Instructions to follow
Every entry in the data that follows should come back exactly, pictures aside.

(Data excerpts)
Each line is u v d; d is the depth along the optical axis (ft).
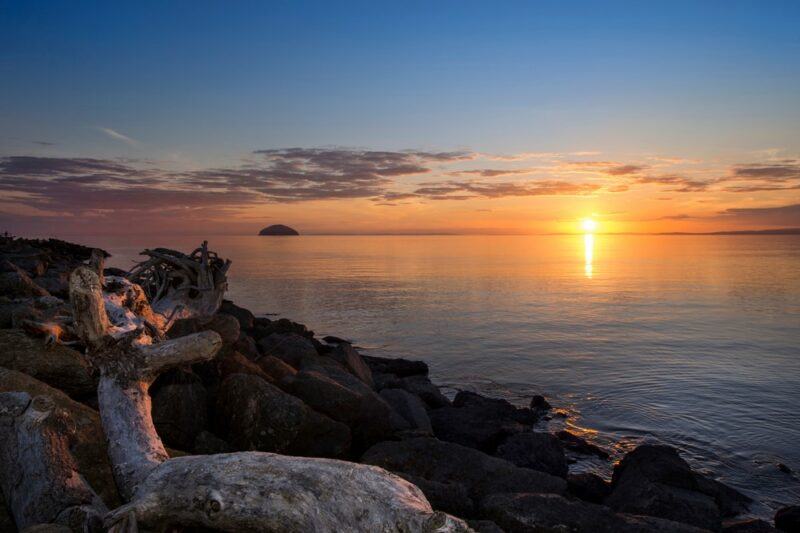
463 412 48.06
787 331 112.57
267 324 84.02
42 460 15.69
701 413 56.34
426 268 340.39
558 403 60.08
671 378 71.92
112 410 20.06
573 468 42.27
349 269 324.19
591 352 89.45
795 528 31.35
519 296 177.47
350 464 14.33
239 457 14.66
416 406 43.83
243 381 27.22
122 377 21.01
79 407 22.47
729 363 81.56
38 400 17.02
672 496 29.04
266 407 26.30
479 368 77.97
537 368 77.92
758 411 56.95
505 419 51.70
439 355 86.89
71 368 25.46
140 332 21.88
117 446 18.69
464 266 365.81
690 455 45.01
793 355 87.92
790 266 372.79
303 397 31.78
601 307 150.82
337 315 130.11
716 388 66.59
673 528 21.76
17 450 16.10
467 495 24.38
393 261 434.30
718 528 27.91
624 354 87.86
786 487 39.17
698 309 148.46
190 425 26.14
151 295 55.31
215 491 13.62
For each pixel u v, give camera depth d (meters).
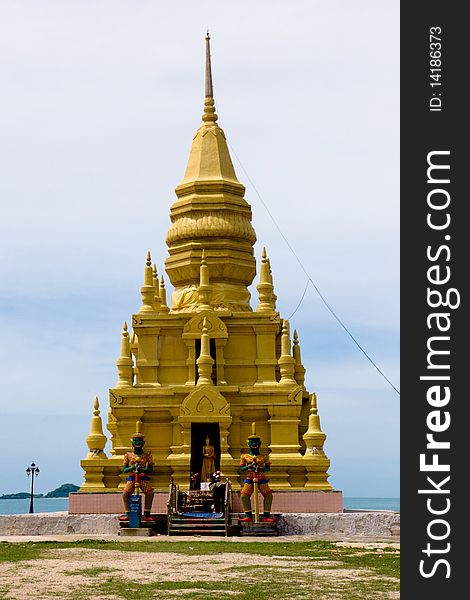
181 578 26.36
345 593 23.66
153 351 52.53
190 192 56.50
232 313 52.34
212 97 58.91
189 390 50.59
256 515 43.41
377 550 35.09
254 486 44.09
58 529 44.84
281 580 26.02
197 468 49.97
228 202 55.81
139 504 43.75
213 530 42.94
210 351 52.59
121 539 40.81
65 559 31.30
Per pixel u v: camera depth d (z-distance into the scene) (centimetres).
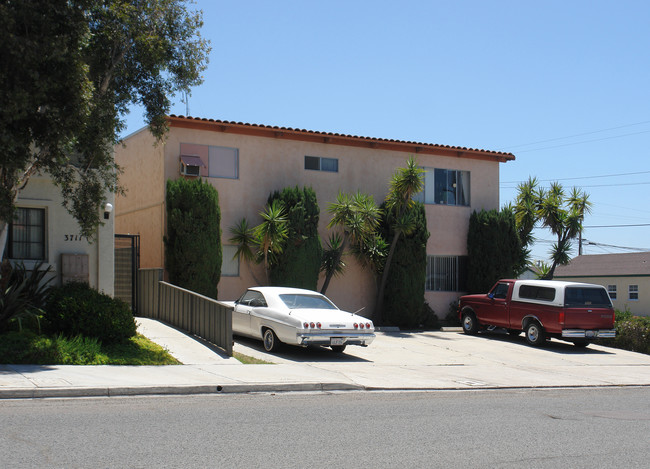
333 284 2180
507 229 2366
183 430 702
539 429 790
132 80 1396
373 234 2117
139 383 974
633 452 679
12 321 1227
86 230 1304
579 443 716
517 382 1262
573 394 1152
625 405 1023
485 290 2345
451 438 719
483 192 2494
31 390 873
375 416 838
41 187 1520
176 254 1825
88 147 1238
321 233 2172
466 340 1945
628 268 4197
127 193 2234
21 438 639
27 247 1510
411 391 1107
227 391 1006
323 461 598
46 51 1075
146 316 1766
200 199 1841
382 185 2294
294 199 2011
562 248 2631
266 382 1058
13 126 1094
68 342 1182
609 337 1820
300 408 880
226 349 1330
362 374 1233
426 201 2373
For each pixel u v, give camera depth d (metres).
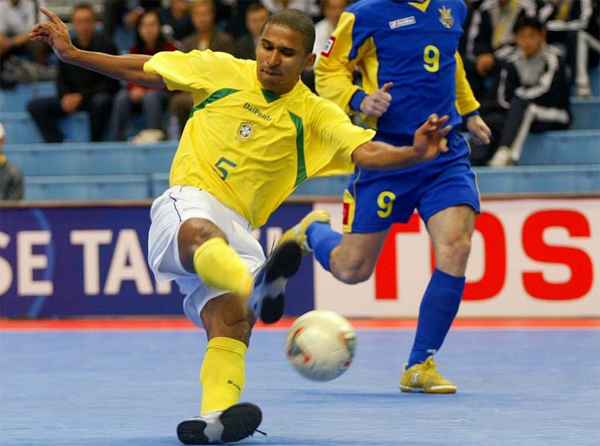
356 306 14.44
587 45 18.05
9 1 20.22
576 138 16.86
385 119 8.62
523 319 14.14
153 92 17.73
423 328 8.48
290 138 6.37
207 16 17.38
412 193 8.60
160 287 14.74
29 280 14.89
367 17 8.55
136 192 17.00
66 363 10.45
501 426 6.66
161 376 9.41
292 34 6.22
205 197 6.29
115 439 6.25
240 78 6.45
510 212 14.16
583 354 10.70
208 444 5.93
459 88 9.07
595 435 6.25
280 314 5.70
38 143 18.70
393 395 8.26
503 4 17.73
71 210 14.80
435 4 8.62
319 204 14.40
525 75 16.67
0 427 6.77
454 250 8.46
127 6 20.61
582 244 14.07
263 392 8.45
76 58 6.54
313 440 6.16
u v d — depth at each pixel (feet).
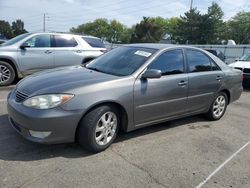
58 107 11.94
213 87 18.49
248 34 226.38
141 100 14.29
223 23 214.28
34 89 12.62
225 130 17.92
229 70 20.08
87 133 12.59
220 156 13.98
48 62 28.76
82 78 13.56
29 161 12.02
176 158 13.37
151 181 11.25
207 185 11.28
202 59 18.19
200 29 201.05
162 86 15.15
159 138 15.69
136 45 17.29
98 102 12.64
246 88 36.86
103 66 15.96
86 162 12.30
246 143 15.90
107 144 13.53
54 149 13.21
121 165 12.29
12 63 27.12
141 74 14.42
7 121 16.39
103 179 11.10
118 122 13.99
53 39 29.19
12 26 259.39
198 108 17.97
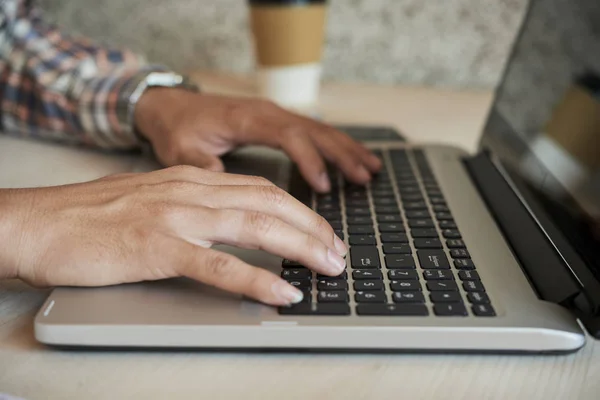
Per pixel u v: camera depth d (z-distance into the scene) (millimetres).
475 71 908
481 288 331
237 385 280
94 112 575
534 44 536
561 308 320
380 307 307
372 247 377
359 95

Output of the exercise
Each line is u v d; d is the depth along the optical axis (ft).
463 412 48.06
787 331 112.57
267 324 84.02
42 460 15.69
701 413 56.34
426 268 340.39
558 403 60.08
671 378 71.92
112 410 20.06
573 468 42.27
349 269 324.19
591 352 89.45
795 528 31.35
519 296 177.47
350 464 14.33
239 457 14.66
416 406 43.83
243 381 27.22
122 377 21.01
79 407 22.47
729 363 81.56
38 400 17.02
672 496 29.04
266 407 26.30
479 368 77.97
537 368 77.92
758 411 56.95
505 419 51.70
439 355 86.89
71 368 25.46
140 332 21.88
117 446 18.69
464 266 365.81
690 455 45.01
793 355 87.92
790 266 372.79
303 397 31.78
601 307 150.82
337 315 130.11
716 388 66.59
673 528 21.76
17 450 16.10
467 495 24.38
393 261 434.30
718 528 27.91
624 354 87.86
786 487 39.17
698 309 148.46
190 425 26.14
151 295 55.31
215 491 13.62
For each pixel u v, give camera depth d (meters).
181 578 26.36
345 593 23.66
153 351 52.53
190 192 56.50
232 313 52.34
212 97 58.91
189 390 50.59
256 515 43.41
377 550 35.09
254 486 44.09
58 529 44.84
281 580 26.02
197 468 49.97
228 202 55.81
139 504 43.75
213 530 42.94
210 351 52.59
121 539 40.81
65 559 31.30
Per pixel u v: camera depth d (z-distance into the scene) (centimetres).
333 284 2180
507 229 2366
183 430 702
539 429 790
132 80 1396
373 234 2117
139 383 974
633 452 679
12 321 1227
86 230 1304
579 443 716
517 382 1262
573 394 1152
625 405 1023
485 290 2345
451 438 719
483 192 2494
31 390 873
375 416 838
41 187 1520
176 254 1825
88 147 1238
321 233 2172
466 340 1945
628 268 4197
127 193 2234
21 438 639
27 247 1510
411 391 1107
227 391 1006
323 461 598
46 51 1075
146 316 1766
200 199 1841
382 185 2294
294 199 2011
562 248 2631
266 382 1058
13 126 1094
68 342 1182
609 337 1820
300 408 880
226 349 1330
362 374 1233
426 201 2373
For each pixel u v, give camera depth d (metres).
356 306 14.44
587 45 18.05
9 1 20.22
576 138 16.86
385 119 8.62
523 319 14.14
153 92 17.73
423 328 8.48
290 138 6.37
207 16 17.38
412 193 8.60
160 287 14.74
29 280 14.89
367 17 8.55
136 192 17.00
66 363 10.45
501 426 6.66
161 376 9.41
292 34 6.22
205 197 6.29
115 439 6.25
240 78 6.45
510 212 14.16
583 354 10.70
208 444 5.93
459 88 9.07
595 435 6.25
280 314 5.70
38 143 18.70
393 395 8.26
503 4 17.73
71 210 14.80
435 4 8.62
319 204 14.40
525 75 16.67
0 427 6.77
454 250 8.46
127 6 20.61
582 244 14.07
263 392 8.45
76 58 6.54
313 440 6.16
u v d — depth at each pixel (feet).
58 107 11.94
213 87 18.49
248 34 226.38
141 100 14.29
223 23 214.28
34 89 12.62
225 130 17.92
229 70 20.08
87 133 12.59
220 156 13.98
48 62 28.76
82 78 13.56
29 161 12.02
176 158 13.37
151 181 11.25
207 185 11.28
202 59 18.19
200 29 201.05
162 86 15.15
159 138 15.69
136 45 17.29
98 102 12.64
246 88 36.86
103 66 15.96
86 162 12.30
246 143 15.90
107 144 13.53
54 149 13.21
121 165 12.29
12 63 27.12
141 74 14.42
7 121 16.39
103 179 11.10
118 122 13.99
53 39 29.19
12 26 259.39
198 108 17.97
Per pixel u v: camera depth d (z-distance into the scene) (millimetres).
475 71 908
481 288 331
237 385 280
94 112 575
534 44 536
561 308 320
380 307 307
372 247 377
359 95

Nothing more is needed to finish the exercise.